Almost a quarter of the harmed patients had to be admitted to an acute care hospital, at a cost of about $7.7 million for the month analyzed, the study shows.

The physicians who reviewed the cases for the OIG say substandard treatment, inadequate monitoring, and failure to provide needed care caused most of the harm. Almost half the cases, 46 percent, were related to medication errors and included bleeding from gastric ulcers due to blood thinners and a loss of consciousness linked to narcotic painkillers.

That high number indicates there's lots of room for improvement, says Dr. Eric Thomas, director of the UT Houston-Memorial Hermann Center for Healthcare Quality and Safety.

"We know a lot about preventing medication errors," Thomas says.

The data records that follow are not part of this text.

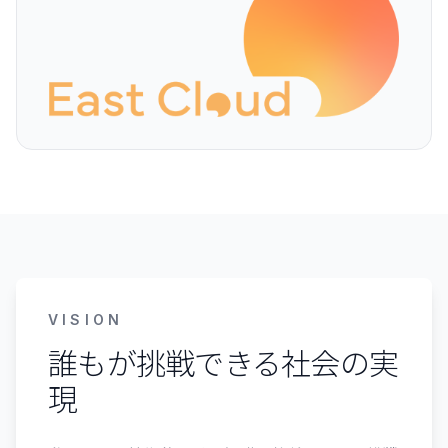
VISION
誰もが挑戦できる社会の実
現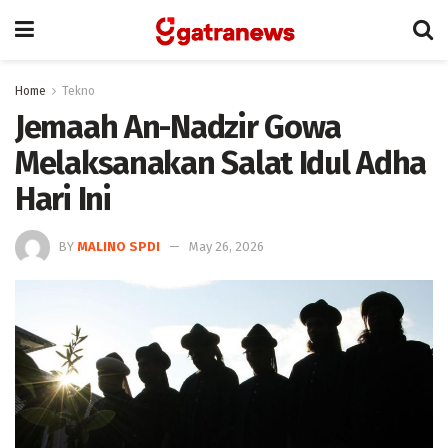
Home
Tekno
Jemaah An-Nadzir Gowa
Melaksanakan Salat Idul Adha
Hari Ini
BY
MALINO SPDI
May 26, 2026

An additional 40 percent of the cases in which patients were harmed were traced to lapses in routine monitoring that led to bedsores, constipation or falls. These problems almost never contributed to a patient's death but could mean extra days or weeks of recovery, a loss of independence or permanent disability, says Lisa McGiffert, director of the Consumers Union Safe Patient Project.

"It is a domino effect for any person who has had an adverse event," says McGiffert, who was not involved in the study.

The inspector general is recommending that Medicare and the Agency for Healthcare Research and Quality work together to reduce harm to patients by creating a list of adverse events that occur in rehab hospitals. In their responses to the report, the agencies have pledged to follow that suggestion.

Officials from the American Medical Rehabilitation Providers Association, the trade group that represents rehab facilities, say they have not yet seen the report and decline to comment for now.

Updated July 25, 2016: The American Medical Rehabilitation Providers Association issued a statement late Friday, saying they welcome any study that shows opportunities to improve care. The rehab industry has made improvements to reduce medical errors since 2012 (the time frame studied by the inspector general's office), according to the statement, and remains dedicated to providing high quality care. But the facilities still face pressure to speed up the pace of care and "press patients into less expensive settings," which is counter to the "need to take time to do things right the first time," the trade group said.